Despite lots of red tape and several setbacks, the keys to Eric’s house were turned over to the Madison County Fire Rescue House on July 15, 2010, barely three months after Eric’s passing. It housed its first family Jan. 22, 2011. Now known as the Eric Caldwell Fire Rescue House (or House #2) the temporary housing provides fire victims some relief from the stress associated with their loss and the process of rebuilding.
“The Fire Rescue House helps fill the gaps that exist for victims,” Ockomon says. “After the fire, everyone needs a safe place to call home, collect their thoughts and begin rebuilding. We do their thinking for them for a bit; [we] give them a chance to make a plan of action to get back on their feet.”
In a diary kept by guests of the home, everyone is thankful and appreciative. One guest, Crystal, wrote, “If not for Frank and Connie Caldwell, I don’t know where we would have laid our heads last night. We were able to sit around a kitchen table and eat dinner as a family … so many things to be thankful for.”

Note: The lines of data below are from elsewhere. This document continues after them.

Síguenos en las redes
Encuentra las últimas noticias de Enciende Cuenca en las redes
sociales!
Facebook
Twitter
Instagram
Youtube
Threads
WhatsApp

There are now three homes providing relief in Madison County. Since November 2009, the program has provided a temporary home for nearly 60 families or more than 200 people.
When asked about Eric’s legacy, Frank still chokes up.
“Eric gave so much to so many,” Frank says. “If he were here, he would continue to give, so we do this for him.”
The program has been so successful that other states have come to study it. There are now fire rescue homes in various parts of Indiana as well as Texas and Kentucky. The organization fields phone calls from across the country asking about the program. For more information or to make a tax-deductible donation, visit firerescuehouse.org.
“Frank acts tough, but he has a kind heart,” Ockomon says. “At the end of the day, all he wants to do is help people.”
Frank now serves as president of the organization and also as director of Eric’s house.
“After the shock of losing my son, I could have either climbed in a hole or done something to honor Eric’s memory,” Frank says. “We’re proud to know that someday, when a family is in crisis, they will be staying in Eric’s home, where he would have welcomed them in with open, giving arms.”